CGC Bibliography Paper 5642

Towards understanding the polycystins.

Kaletta T, Van der Craen M, Van Geel A, Dewulf N, Bogaert T, Branden M, King KV, Buechner M, Barstead R, Hyink D, Li HP, Geng L, Burrow C, Wilson P

Medline:

12411744

Citation:

Nephron Experimental Nephrology 93: e9-e17 2003

Type:

ARTICLE

Genes:

him-5 lov-1 pkd-2

Abstract:

Autosomal dominant polycystic kidney disease (ADPKD) is a very common inherited disease caused by mutation in PKD1 or PKD2 genes characterized by progressive enlargement of fluid-filled cysts and loss of renal function [1]. Previous studies proposed a role for human polycystin-1 in renal morphogenesis acting as a matrix receptor in focal adhesions and for polycystin-2 as a putative calcium channel [2,3]. The genome of Caenorhabditis elegans contains 2 new members of the polycystin family: lov-1, the homolog for PKD1; and pkd-2, the homolog for PKD2 [4; this paper]. Mutation analysis in C. elegans showed similarly compromised male mating behaviors in all single and double lov-1 and pkd-2 mutants, indicating their participation in a single genetic pathway.
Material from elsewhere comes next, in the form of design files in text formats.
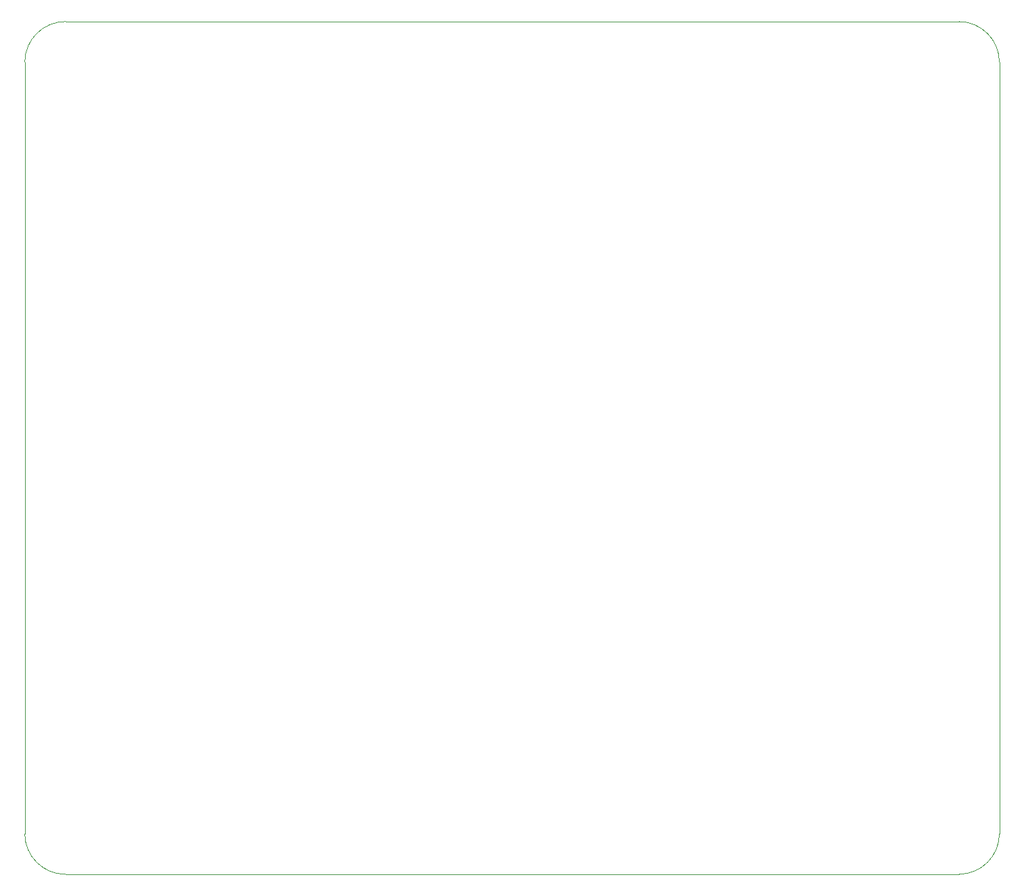
<source format=gbr>
%TF.GenerationSoftware,KiCad,Pcbnew,6.0.11-2627ca5db0~126~ubuntu22.04.1*%
%TF.CreationDate,2023-04-08T18:09:56+03:00*%
%TF.ProjectId,wt32-sc01_kicad,77743332-2d73-4633-9031-5f6b69636164,rev?*%
%TF.SameCoordinates,PXb0d48e0PY791ddc0*%
%TF.FileFunction,Profile,NP*%
%FSLAX46Y46*%
G04 Gerber Fmt 4.6, Leading zero omitted, Abs format (unit mm)*
G04 Created by KiCad (PCBNEW 6.0.11-2627ca5db0~126~ubuntu22.04.1) date 2023-04-08 18:09:56*
%MOMM*%
%LPD*%
G01*
G04 APERTURE LIST*
%TA.AperFunction,Profile*%
%ADD10C,0.100000*%
%TD*%
G04 APERTURE END LIST*
D10*
X-116840000Y106680000D02*
X-5080000Y106680000D01*
X-121920000Y5080000D02*
X-121920000Y101600000D01*
X-5080000Y0D02*
X-116840000Y0D01*
X0Y101600000D02*
X0Y5080000D01*
X-5080000Y0D02*
G75*
G03*
X0Y5080000I0J5080000D01*
G01*
X0Y101600000D02*
G75*
G03*
X-5080000Y106680000I-5080000J0D01*
G01*
X-116840000Y106680000D02*
G75*
G03*
X-121920000Y101600000I0J-5080000D01*
G01*
X-121920000Y5080000D02*
G75*
G03*
X-116840000Y0I5080000J0D01*
G01*
M02*

</source>
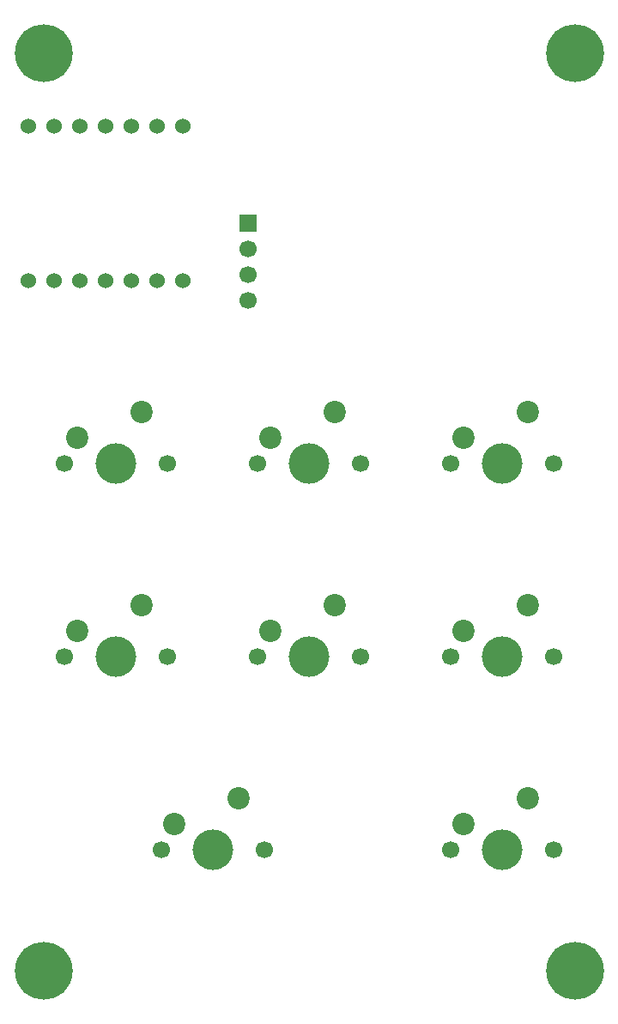
<source format=gbs>
G04 #@! TF.GenerationSoftware,KiCad,Pcbnew,9.0.1*
G04 #@! TF.CreationDate,2025-06-23T17:34:09-04:00*
G04 #@! TF.ProjectId,engiboard,656e6769-626f-4617-9264-2e6b69636164,rev?*
G04 #@! TF.SameCoordinates,Original*
G04 #@! TF.FileFunction,Soldermask,Bot*
G04 #@! TF.FilePolarity,Negative*
%FSLAX46Y46*%
G04 Gerber Fmt 4.6, Leading zero omitted, Abs format (unit mm)*
G04 Created by KiCad (PCBNEW 9.0.1) date 2025-06-23 17:34:09*
%MOMM*%
%LPD*%
G01*
G04 APERTURE LIST*
%ADD10C,1.524000*%
%ADD11C,5.700000*%
%ADD12C,1.700000*%
%ADD13C,4.000000*%
%ADD14C,2.200000*%
%ADD15R,1.700000X1.700000*%
G04 APERTURE END LIST*
D10*
G04 #@! TO.C,U1*
X141380000Y-65246250D03*
X143920000Y-65246250D03*
X146460000Y-65246250D03*
X149000000Y-65246250D03*
X151540000Y-65246250D03*
X154080000Y-65246250D03*
X156620000Y-65246250D03*
X156620000Y-50006250D03*
X154080000Y-50006250D03*
X151540000Y-50006250D03*
X149000000Y-50006250D03*
X146460000Y-50006250D03*
X143920000Y-50006250D03*
X141380000Y-50006250D03*
G04 #@! TD*
D11*
G04 #@! TO.C,REF\u002A\u002A*
X195262500Y-133350000D03*
G04 #@! TD*
D12*
G04 #@! TO.C,SW4*
X144938750Y-102393750D03*
D13*
X150018750Y-102393750D03*
D12*
X155098750Y-102393750D03*
D14*
X152558750Y-97313750D03*
X146208750Y-99853750D03*
G04 #@! TD*
D12*
G04 #@! TO.C,SW8*
X154463750Y-121443750D03*
D13*
X159543750Y-121443750D03*
D12*
X164623750Y-121443750D03*
D14*
X162083750Y-116363750D03*
X155733750Y-118903750D03*
G04 #@! TD*
D12*
G04 #@! TO.C,SW6*
X183038750Y-102393750D03*
D13*
X188118750Y-102393750D03*
D12*
X193198750Y-102393750D03*
D14*
X190658750Y-97313750D03*
X184308750Y-99853750D03*
G04 #@! TD*
D11*
G04 #@! TO.C,REF\u002A\u002A*
X142875000Y-133350000D03*
G04 #@! TD*
G04 #@! TO.C,REF\u002A\u002A*
X195262500Y-42862500D03*
G04 #@! TD*
D12*
G04 #@! TO.C,SW2*
X163988750Y-83343750D03*
D13*
X169068750Y-83343750D03*
D12*
X174148750Y-83343750D03*
D14*
X171608750Y-78263750D03*
X165258750Y-80803750D03*
G04 #@! TD*
D12*
G04 #@! TO.C,SW7*
X183038750Y-121443750D03*
D13*
X188118750Y-121443750D03*
D12*
X193198750Y-121443750D03*
D14*
X190658750Y-116363750D03*
X184308750Y-118903750D03*
G04 #@! TD*
D15*
G04 #@! TO.C,OLED1*
X163000000Y-59630000D03*
D12*
X163000000Y-62170000D03*
X163000000Y-64710000D03*
X163000000Y-67250000D03*
G04 #@! TD*
D11*
G04 #@! TO.C,REF\u002A\u002A*
X142875000Y-42862500D03*
G04 #@! TD*
D12*
G04 #@! TO.C,SW5*
X163988750Y-102393750D03*
D13*
X169068750Y-102393750D03*
D12*
X174148750Y-102393750D03*
D14*
X171608750Y-97313750D03*
X165258750Y-99853750D03*
G04 #@! TD*
D12*
G04 #@! TO.C,SW1*
X144938750Y-83343750D03*
D13*
X150018750Y-83343750D03*
D12*
X155098750Y-83343750D03*
D14*
X152558750Y-78263750D03*
X146208750Y-80803750D03*
G04 #@! TD*
D12*
G04 #@! TO.C,SW3*
X183038750Y-83343750D03*
D13*
X188118750Y-83343750D03*
D12*
X193198750Y-83343750D03*
D14*
X190658750Y-78263750D03*
X184308750Y-80803750D03*
G04 #@! TD*
M02*

</source>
Expression analysis localized LOV-1 and PKD-2 to the ends of sensory neurons in the head, consistent with functions as chemo- or mechanosensors. Human and C. elegans PKD1 and PKD2 homologs, transfected into mammalian renal epithelial cells, co-localized with paxillin in focal adhesions suggesting function in a single biological pathway. Based on the role of polycystins in C. elegans sensory neuron function and conservation of PKD pathways we suggest that polycystins act as sensors of the extracellular environment, initiating, via focal adhesion assemble, intracellular transduction events in neuronal or morphogenetic processes.